CONSIGNES:
1. Dans le texte sur Mythical Beast, relevez les sources où l'on trouve encore des informations sur ce projet.
2. Résumez en trois ou quatre phrases le paragraphe du texte sur Mythical Beast qui commence par « Ce fut pour moi longtemps », sans perdre ses faits principaux.

TEXTE DE L'EXERCICE:
J’imagine qu’avec les années et les rencontres, on a tous une petite liste d’œuvres que l’on estime injustement oubliées, voire complètement passées inaperçues. Ces œuvres vers lesquelles on retourne pourtant régulièrement, malgré l’absence de rappels extérieurs. Des classiques personnels, encore plus attachants en raison de leur anonymat. Comme un secret que l’on voudrait ne garder que pour soi…
Ce fut pour moi longtemps le cas pour cet unique album de Mythical Beast. Rencontré par hasard durant mes pérégrinations sur le défunt site Slow End, il ne m’a jamais quitté depuis, s’éloignant de temps à autre pour revenir avec régularité dans mes écoutes. Une simple recherche sur internet montrera que peu d’informations circulent sur ce projet et ses membres, à peine évoqués par quelques articles, quelques critiques datant de l’époque de sa sortie, un bandcamp sommaire où écouter les créations de ce groupe parti dans un murmure, sans annonce ni indice sur une potentielle suite. Comme ces nombreux projets disparus dans un silence que leur existence avait déjà engendré, l’indifférence générale comme signe d’un repos mérité.

DONNÉES DE L'EXERCICE:
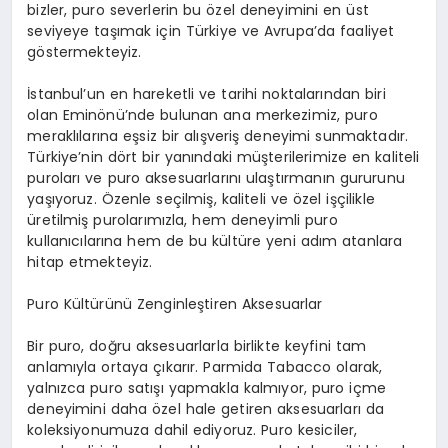
bizler, puro severlerin bu özel deneyimini en üst
seviyeye taşımak için Türkiye ve Avrupa’da faaliyet
göstermekteyiz.
İstanbul’un en hareketli ve tarihi noktalarından biri
olan Eminönü’nde bulunan ana merkezimiz, puro
meraklılarına eşsiz bir alışveriş deneyimi sunmaktadır.
Türkiye’nin dört bir yanındaki müşterilerimize en kaliteli
puroları ve puro aksesuarlarını ulaştırmanın gururunu
yaşıyoruz. Özenle seçilmiş, kaliteli ve özel işçilikle
üretilmiş purolarımızla, hem deneyimli puro
kullanıcılarına hem de bu kültüre yeni adım atanlara
hitap etmekteyiz.
Puro Kültürünü Zenginleştiren Aksesuarlar
Bir puro, doğru aksesuarlarla birlikte keyfini tam
anlamıyla ortaya çıkarır. Parmida Tabacco olarak,
yalnızca puro satışı yapmakla kalmıyor, puro içme
deneyimini daha özel hale getiren aksesuarları da
koleksiyonumuza dahil ediyoruz. Puro kesiciler,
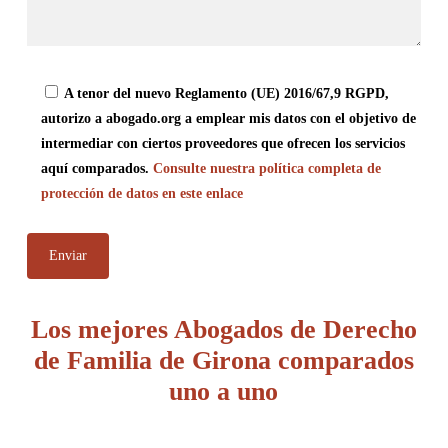
A tenor del nuevo Reglamento (UE) 2016/67,9 RGPD,
autorizo a abogado.org a emplear mis datos con el objetivo de
intermediar con ciertos proveedores que ofrecen los servicios
aquí comparados.
Consulte nuestra política completa de
protección de datos en este enlace
Los mejores Abogados de Derecho
de Familia de Girona comparados
uno a uno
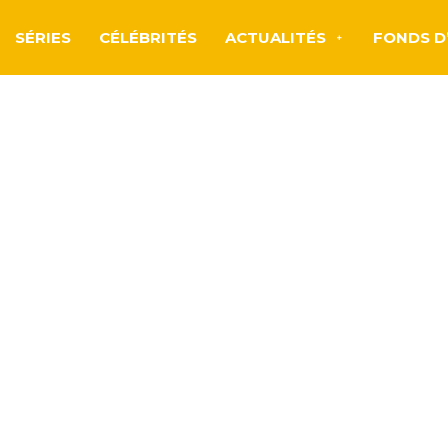
SÉRIES
CÉLÉBRITÉS
ACTUALITÉS
FONDS D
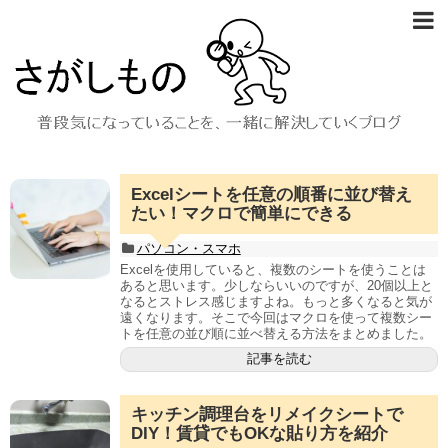
Excelシートを任意の順番に並び替え
たい！マクロで簡単にできる
パソコン・スマホ
Excelを使用していると、複数のシートを使うことは
あると思います。少しならいいのですが、20個以上と
なるとストレス感じますよね。もっと多くなると気が
遠くなります。そこで今回はマクロを使って複数シー
トを任意の並び順に並べ替える方法をまとめました。
記事を読む
キッチン調理台をリメイクシートで
DIY！賃貸でもOKな貼り方を紹介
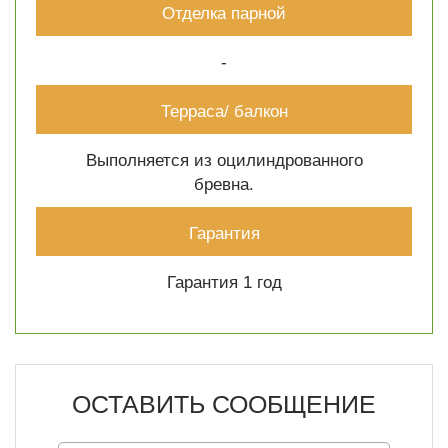
Отделка парной
-
Терраса/ балкон
Выполняется из оцилиндрованного
бревна.
Гарантия
Гарантия 1 год
ОСТАВИТЬ СООБЩЕНИЕ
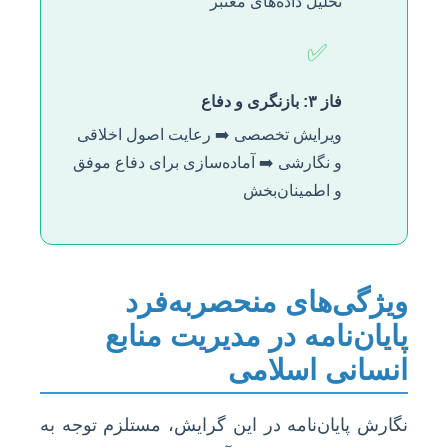
تحلیل داده‌های معتبر
✅
فاز ۳: بازنگری و دفاع
ویرایش تخصصی ➡️ رعایت اصول اخلاقی
و نگارشی ➡️ آماده‌سازی برای دفاع موفق
و اطمینان‌بخش
ویژگی‌های منحصربه‌فرد
پایان‌نامه در مدیریت منابع
انسانی اسلامی
نگارش پایان‌نامه در این گرایش، مستلزم توجه به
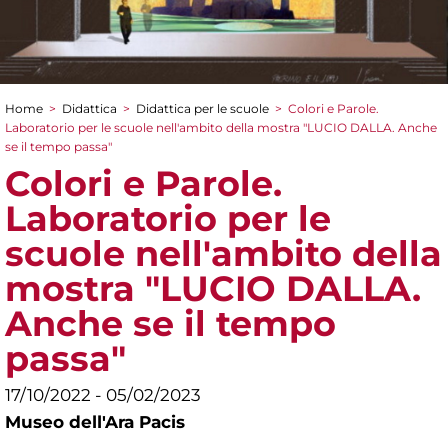
Home
>
Didattica
>
Didattica per le scuole
>
Colori e Parole.
Tu sei qui
Laboratorio per le scuole nell'ambito della mostra "LUCIO DALLA. Anche
se il tempo passa"
Colori e Parole.
Laboratorio per le
scuole nell'ambito della
mostra "LUCIO DALLA.
Anche se il tempo
passa"
17/10/2022 - 05/02/2023
Museo dell'Ara Pacis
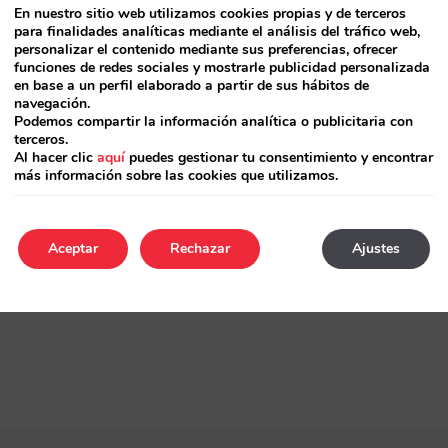
En nuestro sitio web utilizamos cookies propias y de terceros
para finalidades analíticas mediante el análisis del tráfico web,
personalizar el contenido mediante sus preferencias, ofrecer
funciones de redes sociales y mostrarle publicidad personalizada
en base a un perfil elaborado a partir de sus hábitos de
navegación.
Podemos compartir la información analítica o publicitaria con
terceros.
Al hacer clic
aquí
puedes gestionar tu consentimiento y encontrar
Artículo siguiente
más información sobre las cookies que utilizamos.
20 años de Mirai
Aceptar
Rechazar
Ajustes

VOS RÉPONSES:
1.
- quelques articles
- quelques critiques datant de l'époque de sa sortie
- un bandcamp sommaire

2. L'unique album de Mythical Beast a longtemps fait partie de ces œuvres oubliées. Découvert par hasard sur le site Slow End, aujourd'hui disparu, il revient régulièrement dans mes écoutes. Sur internet, on trouve peu d'informations sur le projet et ses membres : quelques articles, quelques critiques de l'époque de sa sortie et un bandcamp sommaire. Le groupe a disparu sans bruit et sans annoncer de suite, comme beaucoup d'autres projets tombés dans l'indifférence.